Africa Confidential a également suggéré que le Maroc avait travaillé avec Israël pour vaincre l’Afrique du Sud dans le vote présidentiel. Il a cité l’« alliance de facto » entre le Maroc et Israël dans le cadre de l’Accord d’Abraham. Rabat a reconnu Israël en 2021 dans un accord à trois voies où les États-Unis ont reconnu la souveraineté du Maroc sur le Sahara occidental.

S’unir contre l’Afrique du Sud aurait du sens pour le Maroc et Israël d’un point de vue tactique. L’Afrique du Sud a mis Israël et le Maroc dans le même panier, comme lorsque Pandor a décrit l’année dernière comment elle avait fait campagne pour empêcher qu’Israël soit reconnu en tant qu’observateur de l’UA. Elle a déclaré qu’Israël et le Maroc étaient tous deux des « oppresseurs » et des « occupants coloniaux… jouant un rôle très négatif en Afrique » en utilisant leur « puissance financière » pour gagner le soutien des pays africains.

Un expert de l’UA qui a demandé à rester anonyme était sceptique quant à une collusion entre Israël et le Maroc, suggérant qu’aucun État musulman ne pouvait se permettre de soutenir ouvertement Israël compte tenu des ravages qu’il cause à Gaza. Mais le Maroc ne rendrait bien sûr pas public tout accord qu’il aurait pu conclure avec Israël.

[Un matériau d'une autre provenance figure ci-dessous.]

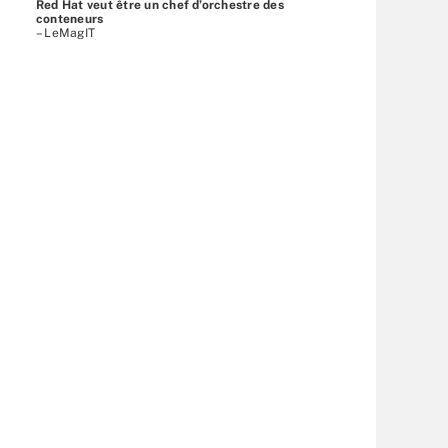
Red Hat veut être un chef d’orchestre des
conteneurs
– LeMagIT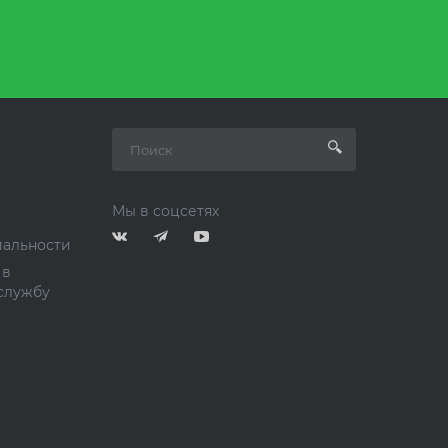
Мы в соцсетях
альности
 в
службу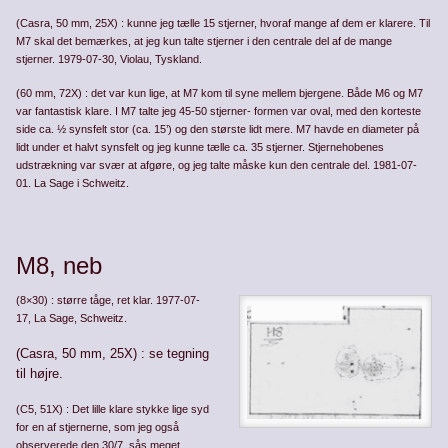
(Casra, 50 mm, 25X) : kunne jeg tælle 15 stjerner, hvoraf mange af dem er klarere. Til
M7 skal det bemærkes, at jeg kun talte stjerner i den centrale del af de mange
stjerner. 1979-07-30, Violau, Tyskland.
(60 mm, 72X) : det var kun lige, at M7 kom til syne mellem bjergene. Både M6 og M7
var fantastisk klare. I M7 talte jeg 45-50 stjerner- formen var oval, med den korteste
side ca. ½ synsfelt stor (ca. 15’) og den største lidt mere. M7 havde en diameter på
lidt under et halvt synsfelt og jeg kunne tælle ca. 35 stjerner. Stjernehobenes
udstrækning var svær at afgøre, og jeg talte måske kun den centrale del. 1981-07-
01. La Sage i Schweitz.
M8, neb
(8×30) : større tåge, ret klar. 1977-07-
17, La Sage, Schweitz.
(Casra, 50 mm, 25X) : se tegning
til højre.
(C5, 51X) : Det lille klare stykke lige syd
for en af stjernerne, som jeg også
observerede den 30/7, sås meget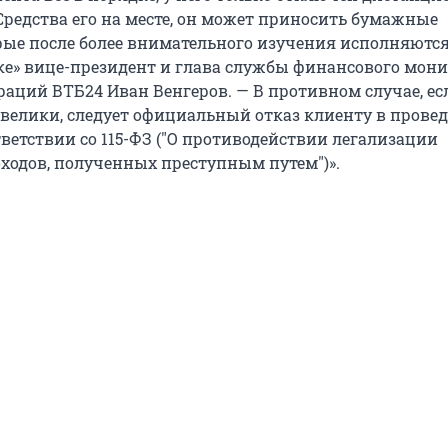
 Средства его на месте, он может приносить бумажные
рые после более внимательного изучения исполняются
ке» вице-президент и глава службы финансового мон
раций ВТБ24 Иван Венгеров. — В противном случае, ес
велики, следует официальный отказ клиенту в прове
ветствии со 115-ФЗ ("О противодействии легализации
ходов, полученных преступным путем")».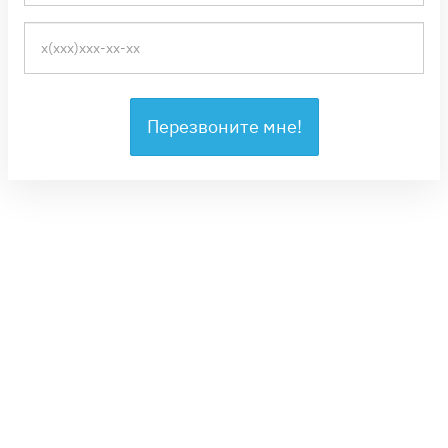
Перезвоните мне!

Le retour controversé du Maroc à l’UA en 2017, vivement opposé par l’Afrique du Sud, continue de perturber l’Afrique, principalement en raison de son hostilité envers son voisin l’Algérie, un allié fort de l’Afrique du Sud, également largement en raison du Sahara occidental. « Cela paralyse en fait le continent », a déclaré un observateur de l’UA.

Par exemple, moins de trois semaines avant le sommet ordinaire de l’UA en 2024, l’Afrique du Nord n’a pas encore nommé de candidat pour présider l’organisme continental cette année. C’est au tour de la région de prendre la position, mais les responsables à Addis-Abeba disent que l’Afrique du Nord est toujours « en consultation ».

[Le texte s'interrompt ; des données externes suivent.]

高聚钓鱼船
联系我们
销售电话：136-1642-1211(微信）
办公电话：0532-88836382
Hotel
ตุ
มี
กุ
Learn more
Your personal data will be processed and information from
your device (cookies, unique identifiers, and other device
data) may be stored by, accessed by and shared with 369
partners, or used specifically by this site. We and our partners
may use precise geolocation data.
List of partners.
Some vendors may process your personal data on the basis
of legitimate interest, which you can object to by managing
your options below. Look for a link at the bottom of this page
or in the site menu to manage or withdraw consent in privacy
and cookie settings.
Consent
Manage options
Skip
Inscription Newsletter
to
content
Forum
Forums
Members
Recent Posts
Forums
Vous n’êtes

L’expert de l’UA a déclaré que l’Égypte aimerait occuper le poste, car cela lui permettrait d’exercer son influence dans la crise au Soudan et sur d’autres questions. Mais elle l’a déjà présidé en 2019, ce ne serait donc pas opportun de le faire à nouveau si rapidement. L’autre option était la Mauritanie, « mais c’est un État très faible », a ajouté l’expert.

Les inquiétudes de l’Algérie, et de ses partisans sur cette question, comme l’Afrique du Sud, sont que si le Maroc était élu président de l’UA, il utiliserait la position pour faire avancer sa revendication du Sahara occidental. Cela inclurait probablement la mise à l’écart ou l’expulsion du RASD dirigé par le Polisario, qui prétend représenter le territoire en tant qu’État indépendant.

ISS conclue son analyse signalant que « pour l’Afrique du Sud, même si elle a remporté une large acclamation internationale pour sa demande à la CIJ, la question est de savoir si sa défaite retentissante au Conseil des droits de l’homme de l’ONU était un avertissement que ses positions étrangères pourraient lui coûter un soutien occidental, et peut-être plus plus encore ».